EXERCISE PASSAGE »
*-*-*
He was one floor up in the anthropology department and he was the first US academic to study Bigfoot and at the time they thought it was a remnant of Gigantopithecus, this very large ancient primate that was discovered in China. They only had, I think, a jaw. And based on the jaw, they extrapolated the size and it went extinct millions and millions of years ago, and there's no evidence it came to North America, but people were thinking maybe it's a relic of Gigantopithecus, and I, you can understand the logic there, but Kara, back in the 80s, That just for academics to mention something like Bigfoot would cause them a lot of grief in their departments, [00:35:00] maybe lack of promotion because it would be considered like weird and anyone who had seen it since the fifties in the U.

  1. or earlier. I mean, back then they thought they were, they called them escaped gorillas. They didn't know what else to call them. Wild men, um, The cowboys had names from mountain devils,

Kara Gooodwin: Hmm.

Dr. Simeon Hein: then Native Americans, uh, had their own names for them, and the Native Americans said they would trade with them. So it doesn't really sound like an animal anymore.

And when you bring in all these paranormal, quote unquote, effects, of the sense of space time distortion, mental confusion, invisibility, orbs, and This sort of ability to project sound in a very directed way. It just seems it's something actually more evolved than we are.
*-*-*
WHAT YOU WILL DO »
- a) Reproduce the Bigfoot passage between "Dr. Simeon Hein: then" and "than we are.", inclusive.
- b) Please write out every line of the records that follow, word for word, leaving out the pictures.
The Bigfoot passage and the records have no connection to each other.
*-*-*
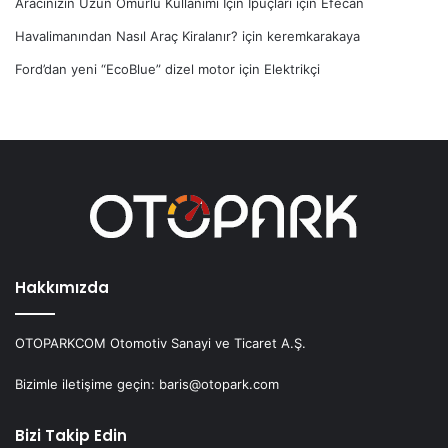
Aracınızın Uzun Ömürlü Kullanımı İçin İpuçları
için
Efecan
Havalimanından Nasıl Araç Kiralanır?
için
keremkarakaya
Ford’dan yeni “EcoBlue” dizel motor
için
Elektrikçi
Hakkımızda
OTOPARKCOM Otomotiv Sanayi ve Ticaret A.Ş.
Bizimle iletişime geçin: baris@otopark.com
Bizi Takip Edin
*-*-*
ANSWER SECTION »
- a)
Dr. Simeon Hein: then Native Americans, uh, had their own names for them, and the Native Americans said they would trade with them. So it doesn't really sound like an animal anymore.

And when you bring in all these paranormal, quote unquote, effects, of the sense of space time distortion, mental confusion, invisibility, orbs, and This sort of ability to project sound in a very directed way. It just seems it's something actually more evolved than we are.

- b)
Aracınızın Uzun Ömürlü Kullanımı İçin İpuçları
için
Efecan
Havalimanından Nasıl Araç Kiralanır?
için
keremkarakaya
Ford’dan yeni “EcoBlue” dizel motor
için
Elektrikçi
Hakkımızda
OTOPARKCOM Otomotiv Sanayi ve Ticaret A.Ş.
Bizimle iletişime geçin: baris@otopark.com
Bizi Takip Edin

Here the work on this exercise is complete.